Les catholiques, de leur côté, éprouvaient aussi certaines appréhensions pour des raisons de principe, mais il semible que la joie de voir la menace socialiste s'éclipser leur ait inspiré, au moins aux élément conservateurs du parti, une attitude plus positive vis-à-vis de la coalition. D'ailleurs, ils avaient la sécurité du nombre. Toutefois, les démocrates ne voyaient pas venir sans crainte une coalition antisocialiste. Toujours est-il qu'après le congrès du P.O.B.. on comprit de part et d’autre - parfois sans enthousiasme - la nécessité de s'allier. Mais il ne manquait pas de problèmes délicats. Comment distribuer les portefeuilles? Faudrait-il faire appel à des extra-parlementaires ? Quel parti aurait les portefeuilles les plus recherchés ?

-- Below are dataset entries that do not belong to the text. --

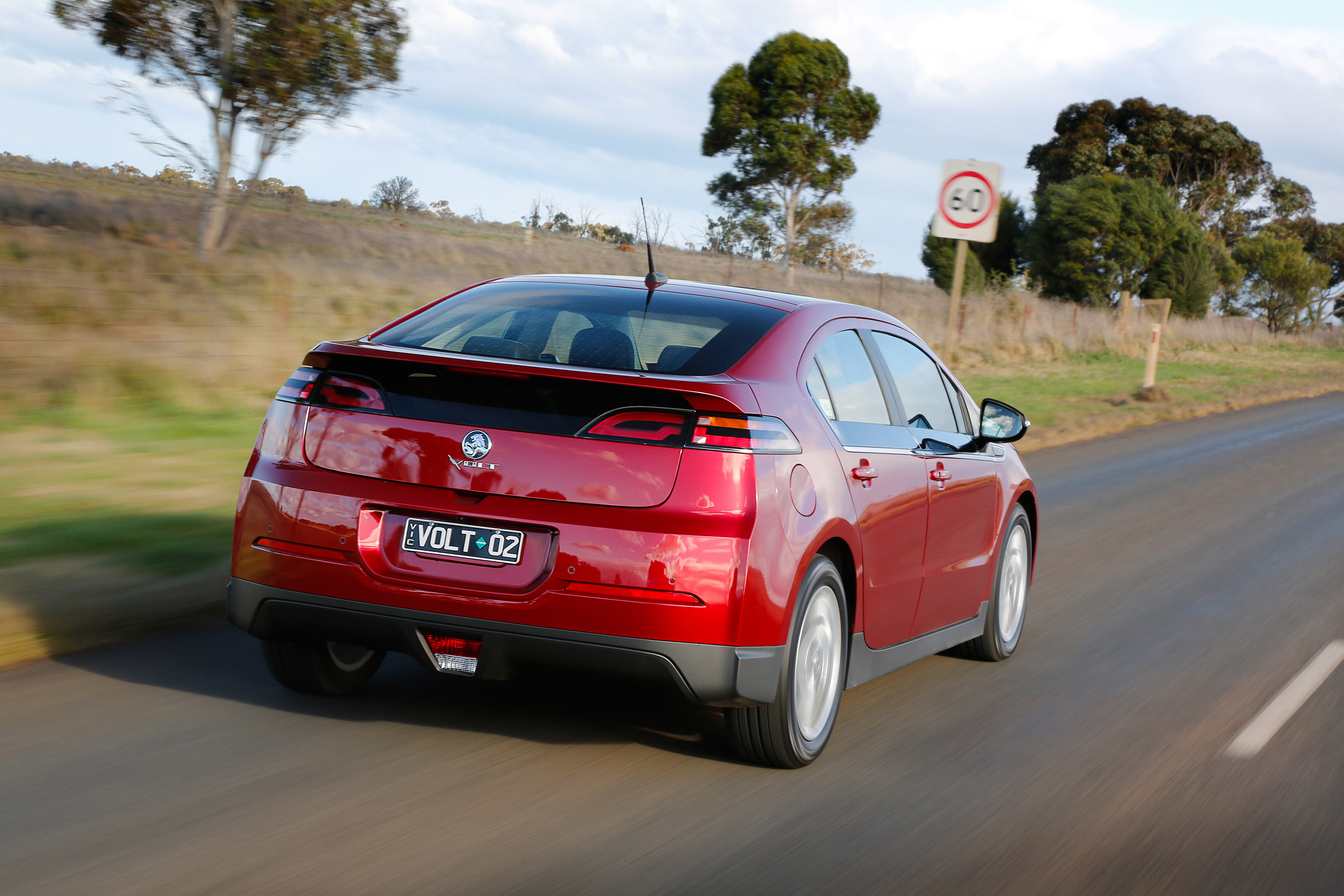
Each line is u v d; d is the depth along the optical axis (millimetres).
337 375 4617
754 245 55812
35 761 4363
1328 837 4527
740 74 54250
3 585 6234
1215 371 38594
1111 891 3900
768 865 3898
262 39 20625
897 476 5355
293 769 4434
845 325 5566
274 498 4547
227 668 5637
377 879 3570
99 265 15727
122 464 9445
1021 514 7059
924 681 6426
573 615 4230
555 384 4352
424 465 4367
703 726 5273
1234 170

Le 6 décembre, M. Theunis engagea des pourparlers avec les représentants des deux partis, parmi les catholiques en particulier avec MM. Woeste et Van de Vyvere, parmi les libéraux avec MM. Hymans et Devèze. I.es négociations semblaient aboutir rapidement. Dès le 9, la presse publia une liste des ministres officieuse : M. Theunis Premier ministre et aux finances, M. Jaspar aux affaires étrangères, M. Berryer à l'intérieur, M. Janson à la justice, M. Devèze à la défense nationale. M. Hubert aux sciences et arts, M. Neujean aux chemins de fer, M. Ruzette à l'agriculture et aux travaux publics. M. Poullet à l'industrie et au travail. M. Franck (ou M. Forthomme) aux colonies, et M. Van de Vyvere aux affaires économiques. Le gouvernement se serait donc composer de 5 catholiques (page 128) (MM. Jaspar, Berryer, Ruzette, Poullet et Van de Vyvere), de 4 libéraux (MM. Janson, Devèze, Franck-Forthomme et Neujean) et de 2 extra-parlementaires, dont l'un, M. Theunis, de tendance catholique, et l'autre, M. Hubert, de tendance libérale.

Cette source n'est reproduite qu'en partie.